Yahoo -“Eight months after they started dating, Jay Cutler(notes) and reality TV personality Kristin Cavallari are engaged to be married. People.com reports that the Chicago Bears quarterback proposed to the former star of “Laguna Beach” and “The Hills” during a weekend trip to Cabo San Lucas, Mexico. The ring is reportedly 5.2 carats.”

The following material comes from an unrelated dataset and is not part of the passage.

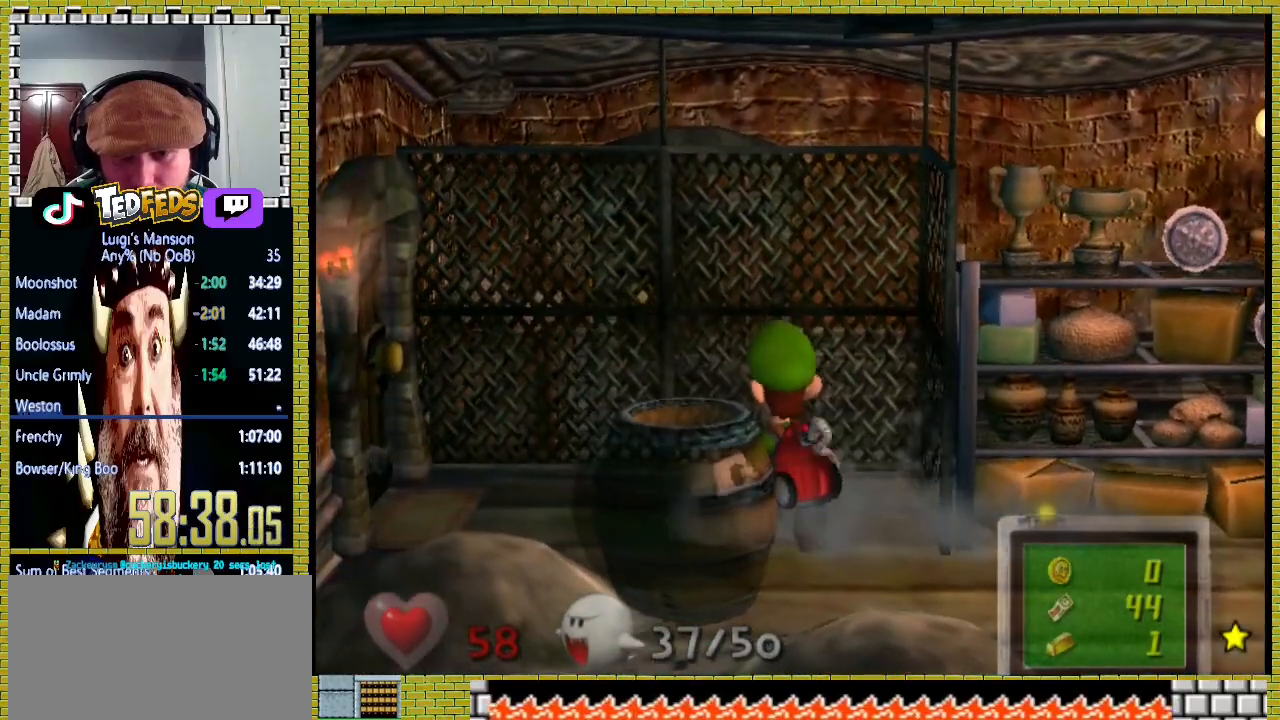
{"dt_ms": 500, "buttons": [], "left_stick": "down-right", "right_stick": "right", "events": [[233, "right_stick", "right"], [400, "left_stick", "down-right"]]}
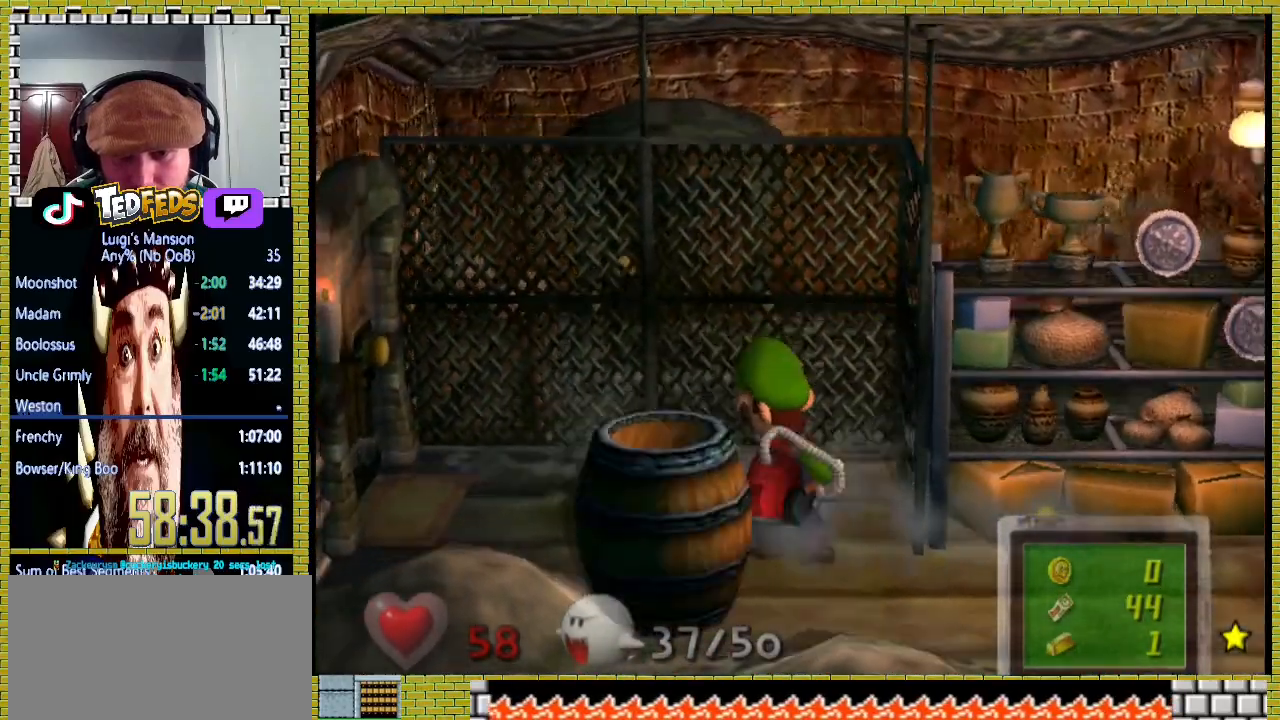
{"dt_ms": 1000, "buttons": [], "left_stick": "center", "right_stick": "center", "events": [[33, "right_stick", "down-right"], [233, "left_stick", "right"], [333, "right_stick", "down"], [400, "left_stick", "up-right"], [433, "right_stick", "down-left"], [667, "right_stick", "center"], [767, "left_stick", "right"], [967, "left_stick", "center"]]}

Average looking, hated by many, not respected….but what does all of that really mean, ladies and gentleman?  HOPE, well somewhat of hope left for me.  If Jay Cutler was able to snatch this little minx than I guess this must be a sign for me, right?  Besides the fact that I’m not a professional athlete and nor do I have millions of dollars sitting around.  Oh yea I forgot to add that I will never be able to buy a 5.2 carat wing for my snow-white but over looking all that I see there is hope for to snag a reality tv star like Ms – Mrs? Cavallari….by the way I think trying to label her a “reality” tv star is kind of stretching it.  You know everything that came out of her mouth was scripted and sent to her phone so she could remember what to say.  My fake girlfriend’s reality is more real than this broad.  However for Jay Cutler I have to congratulate him for being the biggest asshole in the NFC and still coming out on top and being a good role model.  I now know what I have to do in life to get myself a hot girl like that.  Just continue to be above average looking, stay hated by man and loved by some, and I will win at the end.  Sounds good enough? She Can Get It but I’m to scared to Wife her up.